* [Exercise aim]
Beginning with the first line, retype exactly the records below up to and including the line with "2027 bei Bildungsleistungen"; pictures do not belong in the copy.

(Entries taken from a collection)
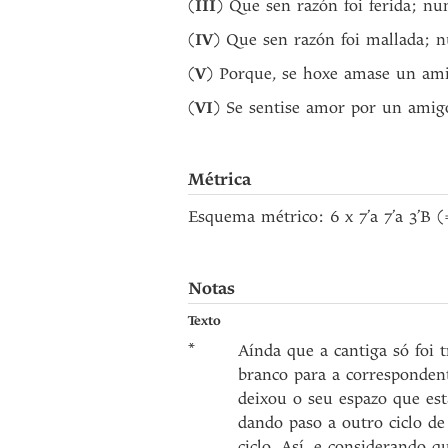
(
III
) Que sen razón foi ferida; nu
(
IV
) Que sen razón foi mallada; n
(
V
) Porque, se hoxe amase un ami
(
VI
) Se sentise amor por un amigo
Métrica
Esquema métrico: 6 x 7’a 7’a 3’B 
Notas
Texto
*
Aínda que a cantiga só foi 
branco para a correspondent
deixou o seu espazo que est
dando paso a outro ciclo de
ciclo. Así, e considerando 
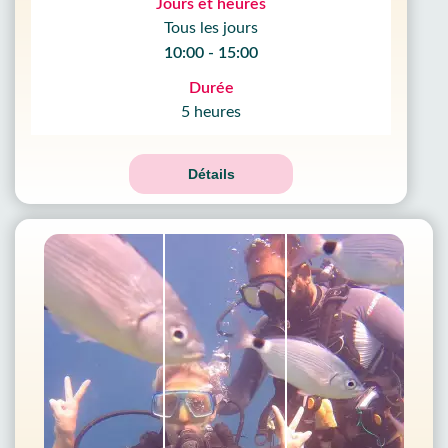
Jours et heures
Tous les jours
10:00 - 15:00
Durée
5 heures
Détails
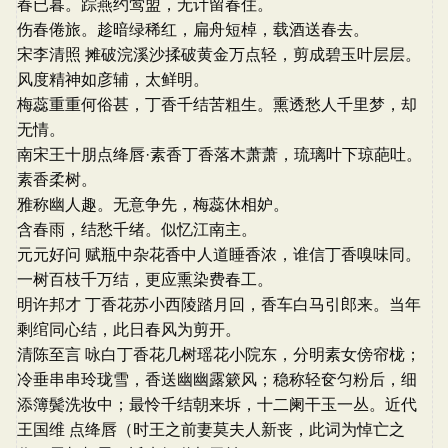
春已暮。踪燕约莺盟，无计留春住。
伤春倦旅。趁暗绿稀红，扁舟短棹，载酒送春去。
宋李清照 摊破浣溪沙揉破黄金万点轻，剪成碧玉叶层层。
风度精神如彦辅，太鲜明。
梅蕊重重何俗甚，丁香千结苦粗生。熏透愁人千里梦，却
无情。
南宋王十朋点绛唇·素香丁香落木萧萧，琉璃叶下琼葩吐。
素香柔树。
雅称幽人趣。无意争先，梅蕊休相妒。
含春雨，结愁千绪。似忆江南主。
元元好问 赋瓶中杂花香中人道睡香浓，谁信丁香嗅味同。
一树百枝千万结，更应熏染费春工。
明许邦才 丁香花苏小西陵踏月回，香车白马引郎来。当年
剩绾同心结，此日春风为剪开。
清陈至言 咏白丁香花几树瑶花小院东，分明素女傍帘栊；
冷垂串串玲珑雪，香送幽幽露簌风；稳称轻奁匀粉后，细
添簿鬓洗妆中；最怜千结朝来坼，十二阑干玉一丛。近代
王国维 点绛唇（时王之前妻莫夫人新丧，此词为悼亡之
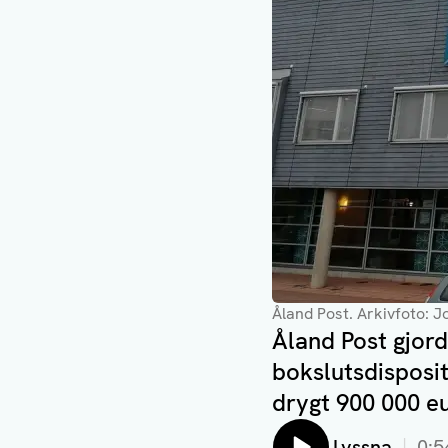
Åland Post
. Arkivfoto: 
Åland Post gjord
bokslutsdisposit
drygt 900 000 eu
Lyssna
0:5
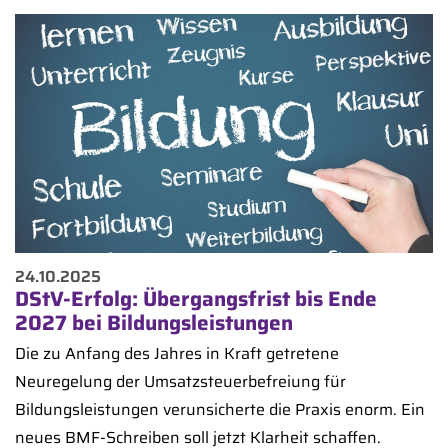
24.10.2025
DStV-Erfolg: Übergangsfrist bis Ende
2027 bei Bildungsleistungen
Die zu Anfang des Jahres in Kraft getretene
Neuregelung der Umsatzsteuerbefreiung für
Bildungsleistungen verunsicherte die Praxis enorm. Ein
neues BMF-Schreiben soll jetzt Klarheit schaffen.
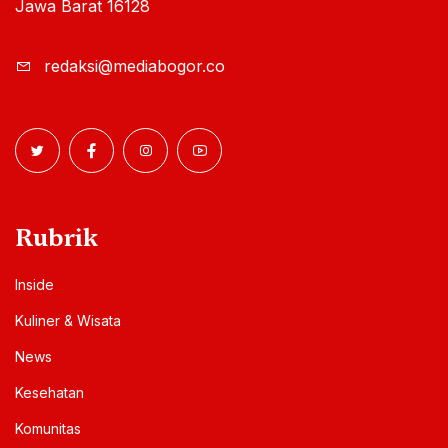
Jawa Barat 16128
redaksi@mediabogor.co
Rubrik
Inside
Kuliner & Wisata
News
Kesehatan
Komunitas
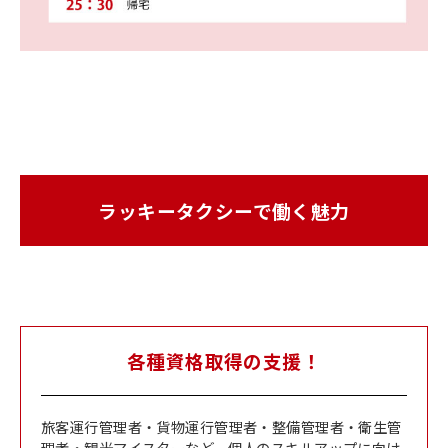
ラッキータクシーで働く魅力
各種資格取得の支援！
旅客運行管理者・貨物運行管理者・整備管理者・衛生管
理者・観光マイスターなど、個人のスキルアップに向け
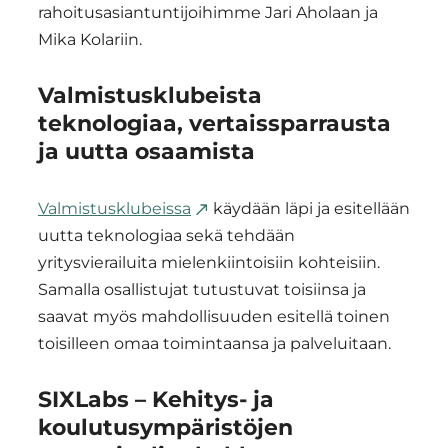
rahoitusasiantuntijoihimme Jari Aholaan ja
Mika Kolariin.
Valmistusklubeista
teknologiaa, vertaissparrausta
ja uutta osaamista
Valmistusklubeissa
käydään läpi ja esitellään
uutta teknologiaa sekä tehdään
yritysvierailuita mielenkiintoisiin kohteisiin.
Samalla osallistujat tutustuvat toisiinsa ja
saavat myös mahdollisuuden esitellä toinen
toisilleen omaa toimintaansa ja palveluitaan.
SIXLabs – Kehitys- ja
koulutusympäristöjen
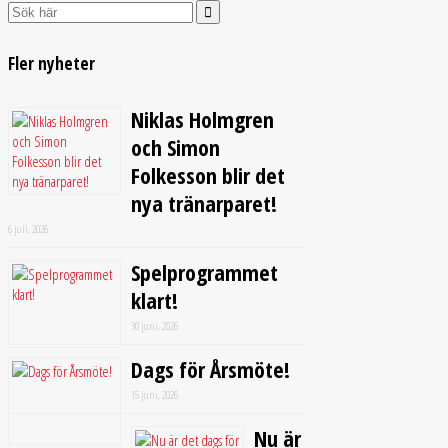
Search
for:
Fler nyheter
Niklas Holmgren
och Simon
Folkesson blir det
nya tränarparet!
6 juli, 2026
Spelprogrammet
klart!
30 juni, 2026
Dags för Årsmöte!
15 juni, 2026
Nu är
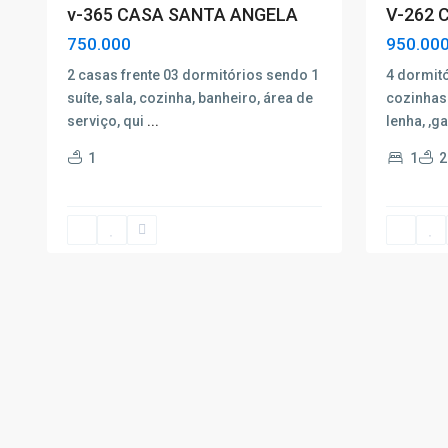
v-365 CASA SANTA ANGELA
V-262 
750.000
950.00
2 casas frente 03 dormitórios sendo 1
4 dormitó
suíte, sala, cozinha, banheiro, área de
cozinhas
serviço, qui
...
lenha, ,g
1
1
2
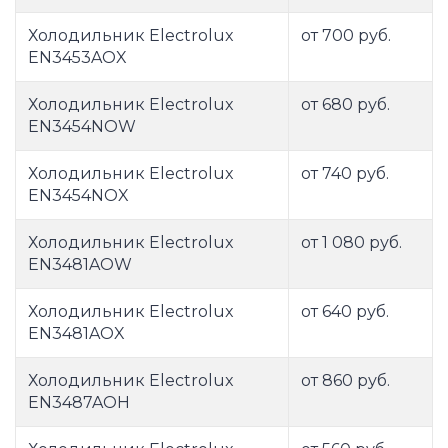
Холодильник Electrolux
от 700 руб.
EN3453AOX
Холодильник Electrolux
от 680 руб.
EN3454NOW
Холодильник Electrolux
от 740 руб.
EN3454NOX
Холодильник Electrolux
от 1 080 руб.
EN3481AOW
Холодильник Electrolux
от 640 руб.
EN3481AOX
Холодильник Electrolux
от 860 руб.
EN3487AOH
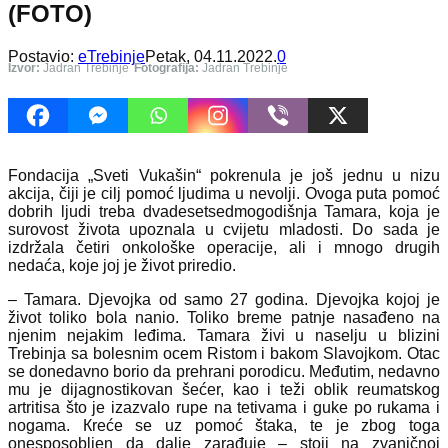
(FOTO)
Postavio:
eTrebinje
Petak, 04.11.2022.
0
Izvor:
Jadran Trebinje
Fotografija:
Jadran Trebinje
Fondacija „Sveti Vukašin“ pokrenula je još jednu u nizu
akcija, čiji je cilj pomoć ljudima u nevolji. Ovoga puta pomoć
dobrih ljudi treba dvadesetsedmogodišnja Tamara, koja je
surovost života upoznala u cvijetu mladosti. Do sada je
izdržala četiri onkološke operacije, ali i mnogo drugih
nedaća, koje joj je život priredio.
– Tamara. Djevojka od samo 27 godina. Djevojka kojoj je
život toliko bola nanio. Toliko breme patnje nasađeno na
njenim nejakim leđima. Tamara živi u naselju u blizini
Trebinja sa bolesnim ocem Ristom i bakom Slavojkom. Otac
se donedavno borio da prehrani porodicu. Međutim, nedavno
mu je dijagnostikovan šećer, kao i teži oblik reumatskog
artritisa što je izazvalo rupe na tetivama i guke po rukama i
nogama. Кreće se uz pomoć štaka, te je zbog toga
onesposobljen da dalje zarađuje – stoji na zvaničnoj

* [Written response]
(
III
) Que sen razón foi ferida; nu
(
IV
) Que sen razón foi mallada; n
(
V
) Porque, se hoxe amase un ami
(
VI
) Se sentise amor por un amigo
Métrica
Esquema métrico: 6 x 7’a 7’a 3’B 
Notas
Texto
*
Aínda que a cantiga só foi 
branco para a correspondent
deixou o seu espazo que est
dando paso a outro ciclo de
ciclo. Así, e considerando 
Jours et heures
Tous les jours
10:00 - 15:00
Durée
5 heures
Détails
春已暮。踪燕约莺盟，无计留春住。
伤春倦旅。趁暗绿稀红，扁舟短棹，载酒送春去。
宋李清照 摊破浣溪沙揉破黄金万点轻，剪成碧玉叶层层。
风度精神如彦辅，太鲜明。
梅蕊重重何俗甚，丁香千结苦粗生。熏透愁人千里梦，却
无情。
南宋王十朋点绛唇·素香丁香落木萧萧，琉璃叶下琼葩吐。
素香柔树。
雅称幽人趣。无意争先，梅蕊休相妒。
含春雨，结愁千绪。似忆江南主。
元元好问 赋瓶中杂花香中人道睡香浓，谁信丁香嗅味同。
一树百枝千万结，更应熏染费春工。
明许邦才 丁香花苏小西陵踏月回，香车白马引郎来。当年
剩绾同心结，此日春风为剪开。
清陈至言 咏白丁香花几树瑶花小院东，分明素女傍帘栊；
冷垂串串玲珑雪，香送幽幽露簌风；稳称轻奁匀粉后，细
添簿鬓洗妆中；最怜千结朝来坼，十二阑干玉一丛。近代
王国维 点绛唇（时王之前妻莫夫人新丧，此词为悼亡之
Åland Post
. Arkivfoto: 
Åland Post gjord
bokslutsdisposit
drygt 900 000 eu
Lyssna
0:5
24.10.2025
DStV-Erfolg: Übergangsfrist bis Ende
2027 bei Bildungsleistungen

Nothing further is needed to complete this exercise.